Github PR: network: delayed conn close #4382，增加了 delayed_close_timeout 配置。

Mitigate client read/close race issues on downstream HTTP connections by adding a new connection close type ‘FlushWriteAndDelay’. This new close type flushes the write buffer on a connection but does not immediately close after emptying the buffer (unlike ConnectionCloseType::FlushWrite).

A timer has been added to track delayed closes for both ‘FlushWrite’ and ‘FlushWriteAndDelay’. Upon triggering, the socket will be closed and the connection will be cleaned up.

Delayed close processing can be disabled by setting the newly added HCM ‘delayed_close_timeout’ config option to 0.

Risk Level: Medium (changes common case behavior for closing of downstream HTTP connections) Testing: Unit tests and integration tests added.

但上面的 PR 在缓解了问题的同时也影响了性能：

Github Issue: HTTP/1.0 performance issues #19821

I was about to say it’s probably delay-close related.

So HTTP in general can frame the response with one of three ways: content length, chunked encoding, or frame-by-connection-close.

If you don’t haven an explicit content length, HTTP/1.1 will chunk, but HTTP/1.0 can only frame by connection close(FIN).

Meanwhile, there’s another problem which is that if a client is sending data, and the request has not been completely read, a proxy responds with an error and closes the connection, many clients will get a TCP RST (due to uploading after FIN(close(fd))) and not actually read the response. That race is avoided with delayed_close_timeout.
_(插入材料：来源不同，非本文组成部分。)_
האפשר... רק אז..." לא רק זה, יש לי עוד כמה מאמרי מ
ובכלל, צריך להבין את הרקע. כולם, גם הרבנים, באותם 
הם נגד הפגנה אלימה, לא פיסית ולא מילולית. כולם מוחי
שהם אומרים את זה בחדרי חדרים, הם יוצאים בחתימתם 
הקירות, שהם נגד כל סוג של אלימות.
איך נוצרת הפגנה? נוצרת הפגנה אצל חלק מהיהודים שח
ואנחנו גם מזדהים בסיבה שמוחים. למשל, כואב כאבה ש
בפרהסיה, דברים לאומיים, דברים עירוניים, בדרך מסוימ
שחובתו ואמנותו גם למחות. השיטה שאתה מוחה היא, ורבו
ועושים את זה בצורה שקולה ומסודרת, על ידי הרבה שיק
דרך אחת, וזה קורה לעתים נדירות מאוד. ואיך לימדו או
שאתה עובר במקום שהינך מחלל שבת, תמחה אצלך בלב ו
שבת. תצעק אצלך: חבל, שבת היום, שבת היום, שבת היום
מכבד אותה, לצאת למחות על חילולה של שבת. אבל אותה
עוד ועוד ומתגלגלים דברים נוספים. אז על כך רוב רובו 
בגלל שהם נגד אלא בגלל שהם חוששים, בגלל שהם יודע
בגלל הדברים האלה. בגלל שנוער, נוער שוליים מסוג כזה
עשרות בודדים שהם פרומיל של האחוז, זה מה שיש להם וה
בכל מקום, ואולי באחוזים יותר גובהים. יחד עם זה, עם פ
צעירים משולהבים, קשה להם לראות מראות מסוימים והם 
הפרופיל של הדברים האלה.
It sounds like Envoy could do better detecting if a request is complete, and if so, framing with immediate close and I can pick that up. In the meantime if there’s any way to have your backend set a content length that should work around the problem, or you can lower delay close in the interim.

于是需要再 Fix:

Github PR: http: reduce delay-close issues for HTTP/1.1 and below #19863

Skipping delay close for:

HTTP/1.0 framed by connection close (as it simply reduces time to end-framing)

as well as HTTP/1.1 if the request is fully read (so there’s no FIN-RST race)。即系如果

Addresses the Envoy-specific parts of #19821 Runtime guard: envoy.reloadable_features.skip_delay_close

同时出现在 Envoy 1.22.0 的 Release Note 里。需要注意的是，为了不影响性能，delayed_close_timeout 在很多情况下是不会生效的：

http: avoiding delay-close for:

HTTP/1.0 responses framed by connection: close

as well as HTTP/1.1 if the request is fully read.
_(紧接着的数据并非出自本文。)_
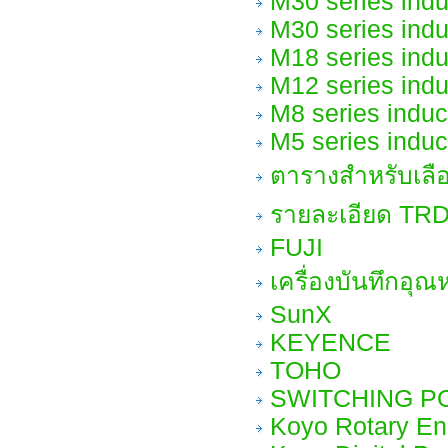
M30 series ind
M30 series ind
M18 series ind
M12 series ind
M8 series indu
M5 series indu
ตารางสำหรับเลือก
รายละเอียด TRD
FUJI
เครื่องบันทึกอุณห
SunX
KEYENCE
TOHO
SWITCHING P
Koyo Rotary En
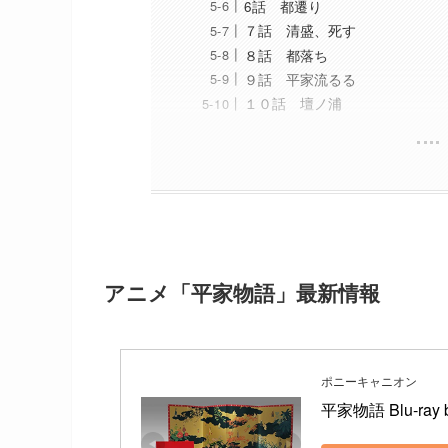
6話 都遷り
７話 清盛、死す
８話 都落ち
９話 平家流るる
１０話 壇ノ浦
アニメ「平家物語」最新情報
ポニーキャニオン
平家物語 Blu-ray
This means for responses to such requests, the FIN will be sent immediately after the response. This behavior can be temporarily reverted by setting envoy.reloadable_features.skip_delay_close to false. If clients are seen to be receiving sporadic partial responses and flipping this flag fixes it, please notify the project immediately.

Envoy 向已被 Upstream 关闭的 Upstream 连接发送请求#

Github Issue: Envoy (re)uses connection after receiving FIN from upstream #6815 With Envoy serving as HTTP/1.1 proxy, sometimes Envoy tries to reuse a connection even after receiving FIN from upstream. In production I saw this issue even with couple of seconds from FIN to next request, and Envoy never returned FIN ACK (just FIN from upstream to envoy, then PUSH with new HTTP request from Envoy to upstream). Then Envoy returns 503 UC even though upstream is up and operational.

Istio: 503’s with UC’s and TCP Fun Times

一个经典场景的时序图：from https://medium.com/@phylake/why-idle-timeouts-matter-1b3f7d4469fe

图中 Reverse Proxy 可以理解为 Envoy.

本质上是：

Upstream 对端调用 close(fd) 关闭了 socket。这注定了如果 kernel 还在这个 TCP 连接上收到数据，就会丢弃且以 RST 回应。
Upstream 对端发出了 FIN
Upstream socket 状态更新为 FIN_WAIT_1 或 FIN_WAIT_2。

对于 Envoy 端，有两种可能：

Envoy 所在 kernel 中的 socket 状态已经被对端发过来的 FIN 更新为 CLOSE_WAIT 状态，但 Envoy 程序(user-space)中未更新。
Envoy 所在 kernel 因网络延迟等问题，还未收到 FIN。

但 Envoy 程序 re-use 了这个 socket ，并发送(write(fd)) HTTP Request(假设拆分为多个 IP 包) 。

这里又有两个可能：

在某一个 IP 包到达 Upstream 对端时，Upstream 返回了 RST。于是 Envoy 后继的 socket write 均可能会失败。失败说明是类似 Upstream connection reset.
因为 socket write 是有 send buffer 的，是个异步操作。可能只在收到 RST 的下一个 epoll event cycle 中，发生 EV_CLOSED 事件，Envoy 才发现这个 socket 被 close 了。失败说明是类似 Upstream connection reset.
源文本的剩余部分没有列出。